How large can kidney stones be to pass?

A

less than 5mm

57
Q

A patient comes in with fevers, chills, dysuria and is given cipro. A few days later she’s still febrile and her symptoms haven’t improved. What is the next step?

A

renal ultrasound

58
Q

What can be done to minimize contrast nephropaty?

A

non ionic agents, hydration

59
Q

What would you expect for a patient with pyelonephritis on dipstick?

A

positive for nitrites nad esterase

60
Q

A patient presents with skin rash, joint pains, fatigue, pos Hep C, palpable purpura, proteinuria and hematuria - this is..

A

mixed cryoglobinemia

61
Q

How can you distinguish HSP from acute Hep C infection?

A

similarly can present with palpable purpura on buttocks, abdominal pain, proteinura - usually in children
complement levels normal in HSP, low in HepC;

62
Q

What are the long term effects of analgesic abuse?

A

premature aging, urinary tract cancer, atherosclerotic vascular disease

63
Q

A woman presents with 3 day history of burning urination, incereased frequency and labs show pos leuk esterase and nitrates. She has superpubic tenderness with no discharge. Tx?

A

nitrofunatoin for 5 days (uncomplicated cystitis)

64
Q

What is a “complicated” cystitis and how do you manage it differently than uncomplicated cystitis?

A

diabetes, CKD, pregnancy, immunocompromised, UTI, hospital acquired infection - tx with flouroquinolones

65
Q

A young patient presents with refractory hypertension and an abdominal bruit.
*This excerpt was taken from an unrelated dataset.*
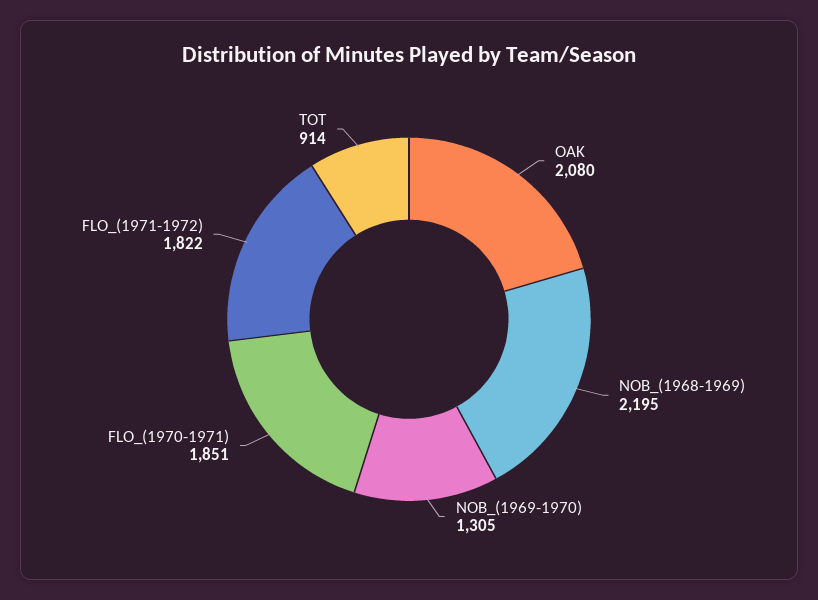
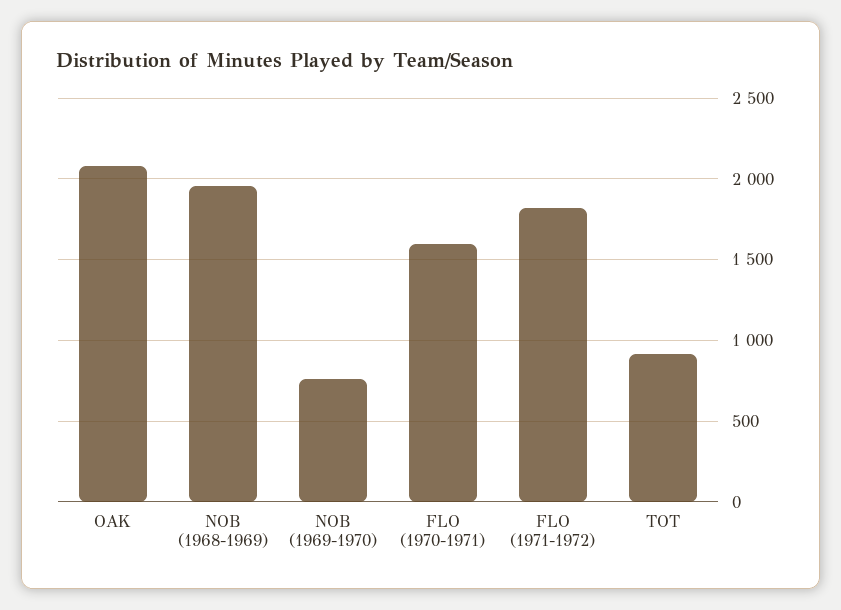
NOB_(1968-1969): 2195 -> 1950
NOB_(1969-1970): 1305 -> 750
FLO_(1970-1971): 1851 -> 1600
Best course of tx?

A

percutaneous angioplasty with stent

66
Q

What are common complications of nephrotic syndrome?

A

hypercoagability, transferrin loss leading to microcytic anemia, vit D deficiency, susceptibility to infection

67
Q

What are the stages of diabetic nephropathy?

A

glomerular hyperfiltration – > GBM thickening – > mesangial expansion – > sclerosis

68
Q

A man presents wtih a cough, takens some benadryl and then has difficutly voiding. why?